In the context, the angel continues, “‘and she will bear a Son; and you shall call His name Jesus, for it is He who will save His people from their sins. Now all this took place that what was spoken by the Lord through the prophet might be fulfilled.'” Mary is going to bear a son. This is the same word used in the introduction to the chapter and also the word used by the angel referring to Joseph as the “son of David.” Transliterated it reads, “huios.” It literally means, “son” but also is used to denote the inheritance or likeness of the father or ancestors, as in “Son of God.” Again, this harkens back to the genealogy. Jesus is not only the son of Joseph by adoption, he is the son of God in total and complete essence. We already see the dual (for lack of a better word) natures of Jesus–fully man, fully God. Nevertheless, he laid aside his majesty to be born of the virgin and his mission is brought to attention. He is going to save his people from their sins. If you are confused about who his people are, read my missives on Revelation. We also see the beginning of many fulfilled prophecies and Joseph’s selfless obedience.
“BEHOLD, THE VIRGIN SHALL BE WITH CHILD, AND SHALL BEAR A SON, AND THEY SHALL CALL HIS NAME IMMANUEL,” which translated means, “GOD WITH US.” And Joseph arose from his sleep, and did as the angel of the Lord commanded him, and took her as his wife, and kept her a virgin until she gave birth to a Son; and he called His name Jesus.”
I love how Matthew writes, “the prophet.” They knew who the prophet was, they knew which scroll to unfurl. We do as well, at this point–it’s on 25% of Christmas cards–Isaiah 7–but that is a missive for another time. Notice now though, that Joseph did what the Lord commanded. He was obedient though it wasn’t convenient. Maybe at Christmas time I will compare and contrast Matthew and Luke’s accounts and really ruin Christmas. I won’t take the time now but most know the story in Luke chapter two. It was not very convenient for Joseph, was it?

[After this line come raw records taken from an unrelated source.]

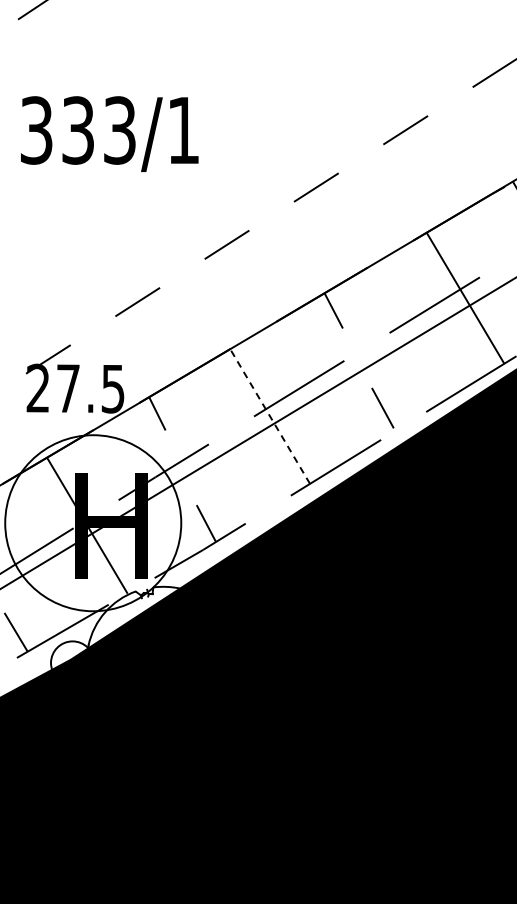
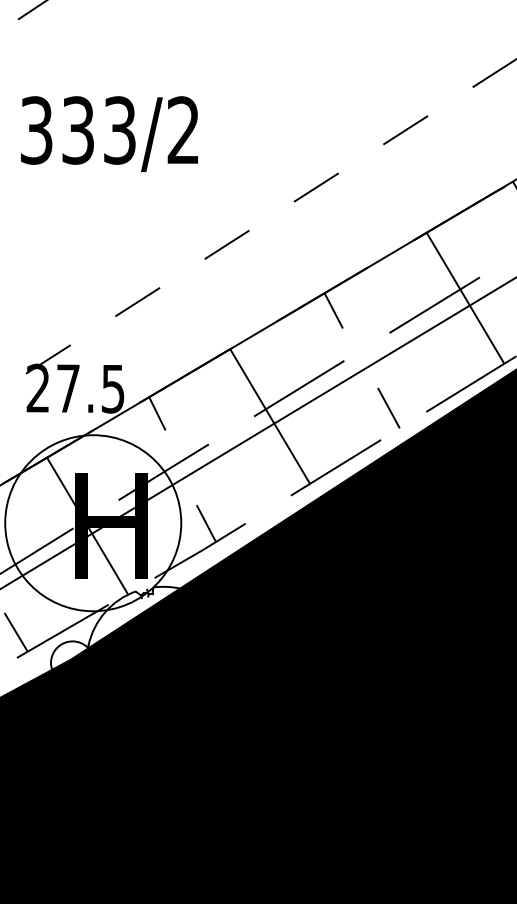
text at (182, 129): 333/1 -> 333/2
line at (382, 407) position: (382, 407) -> (388, 407)
line at (269, 416): dashed -> solid
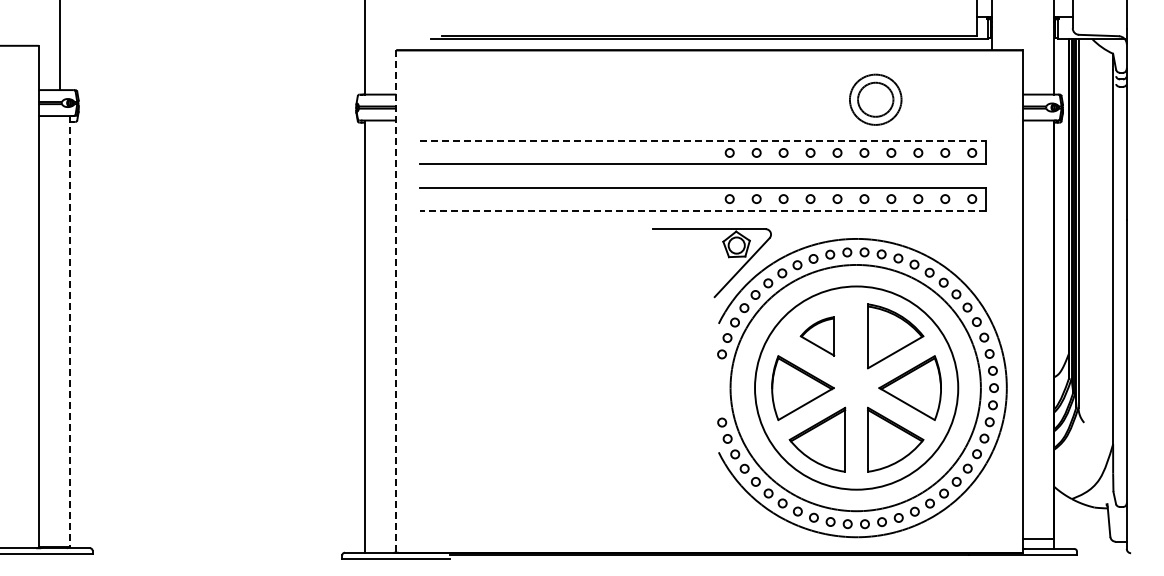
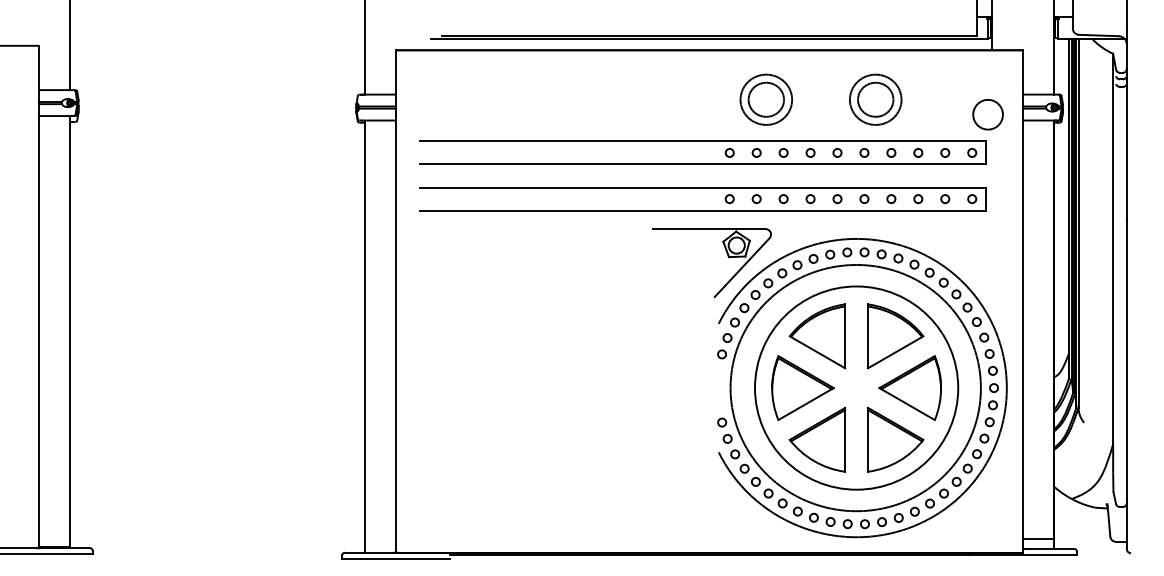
line at (59, 46) position: (59, 46) -> (69, 46)
part at (765, 99): none -> present
part at (987, 114): none -> present
line at (702, 141): dashed -> solid
line at (702, 210): dashed -> solid
line at (396, 302): dashed -> solid
line at (69, 331): dashed -> solid
part at (817, 336) size: 37x41 px -> 59x67 px
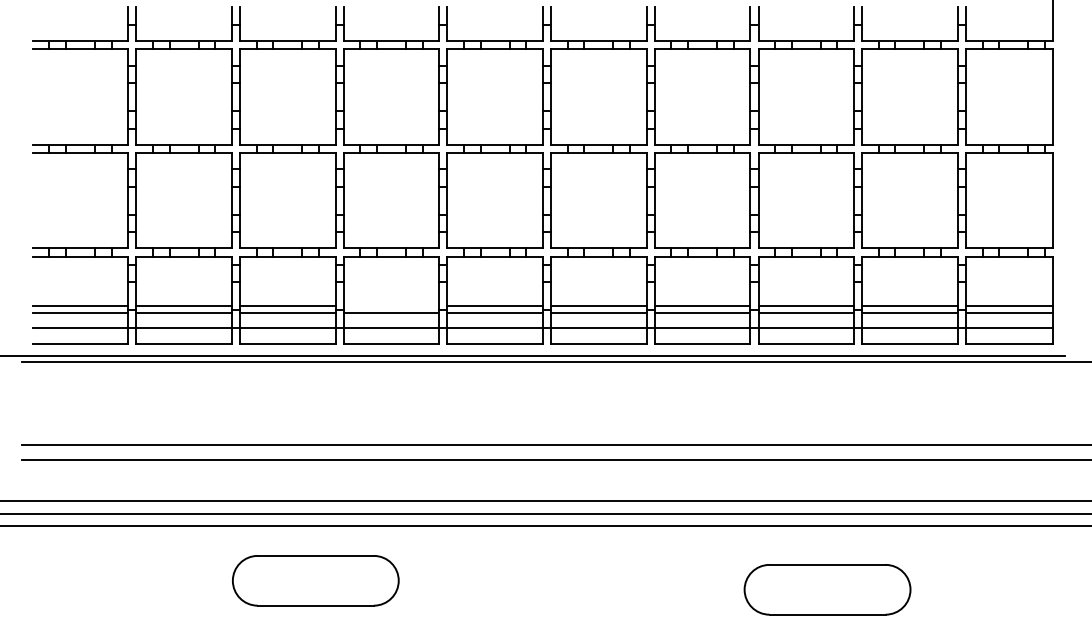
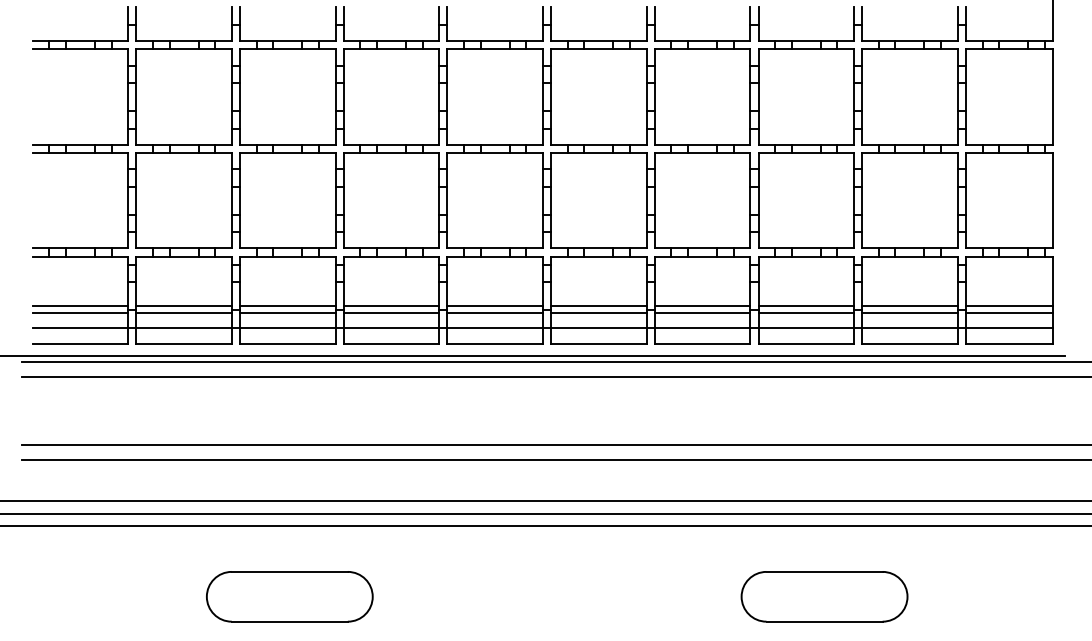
line at (391, 306): none -> present
line at (555, 377): none -> present
part at (315, 580) position: (315, 580) -> (289, 596)
part at (827, 589) position: (827, 589) -> (824, 596)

Jesus, son of Joseph, David, Abraham, God. Matthew chose the patriarchs to present the Jewish line to the Jews. He also gives us a great picture of who Joseph was. Matthew focuses on Joseph, don’t miss that. We understand that it is for proof to the first century Jews, that Jesus was who he said he was. But also to show that Joseph was chosen from long ago to be the father to the Messiah, and that God made the right decision and was indeed with Joseph. This is not a Christmas passage, it’s a father’s day passage.